(Data)

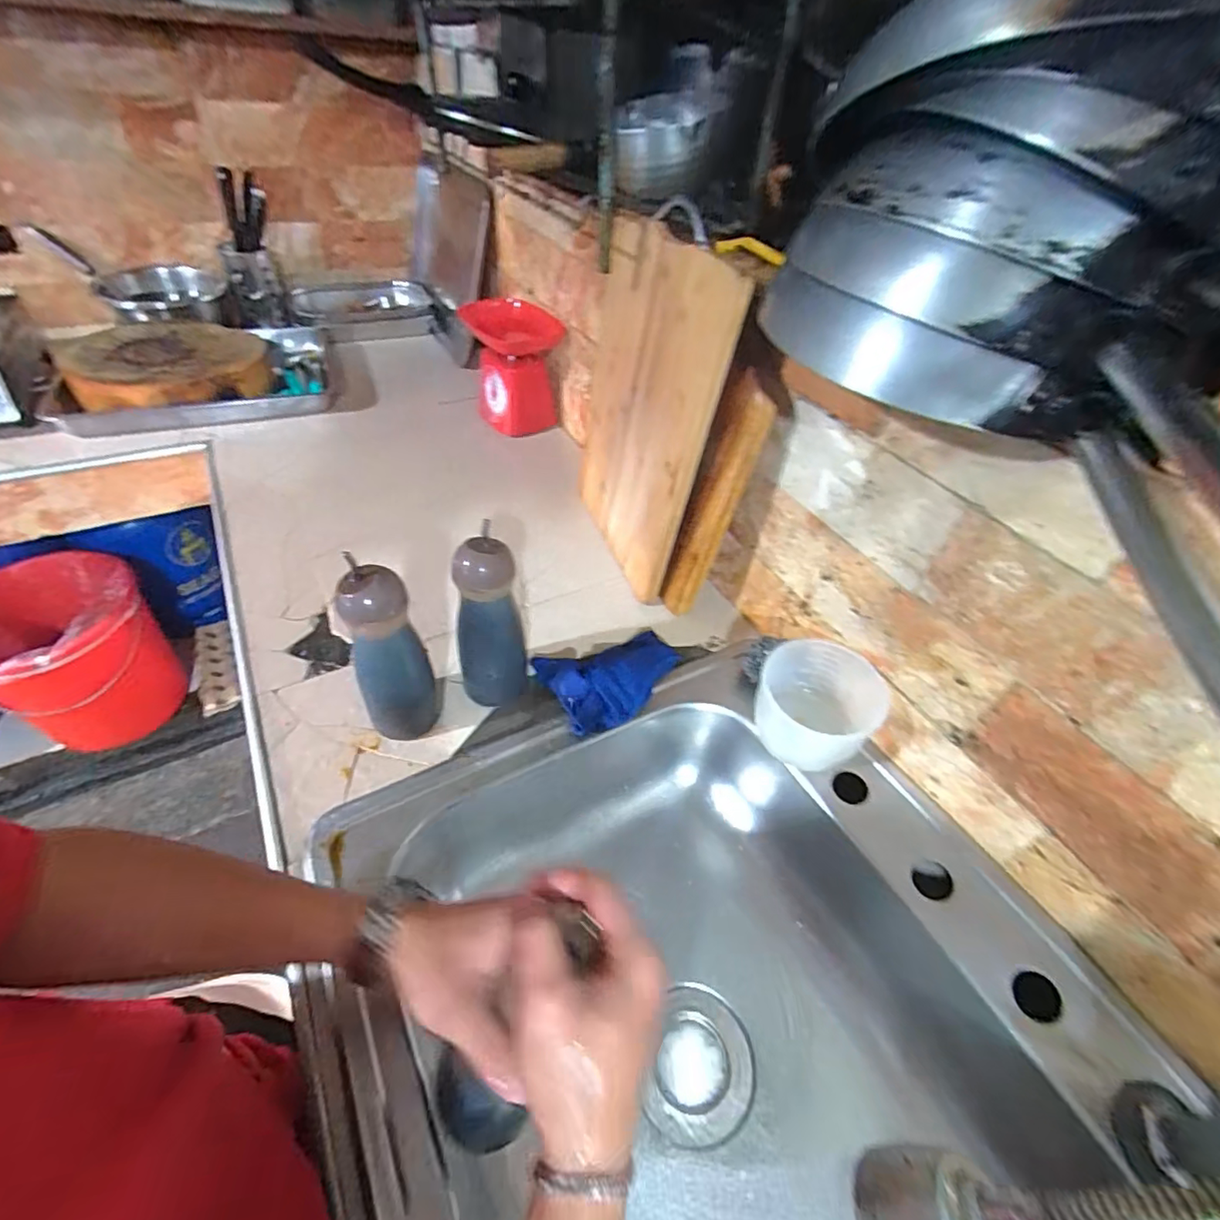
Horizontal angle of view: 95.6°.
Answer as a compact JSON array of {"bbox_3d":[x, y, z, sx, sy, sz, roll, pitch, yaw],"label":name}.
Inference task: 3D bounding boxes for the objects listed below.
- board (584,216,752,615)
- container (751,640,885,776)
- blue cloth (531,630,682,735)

(End Data)

Activity — Every line from the one with "Inference task: 3D" to the end of the records above should be returned exactly, and no other lines.

Answer box —
Inference task: 3D bounding boxes for the objects listed below.
- board (584,216,752,615)
- container (751,640,885,776)
- blue cloth (531,630,682,735)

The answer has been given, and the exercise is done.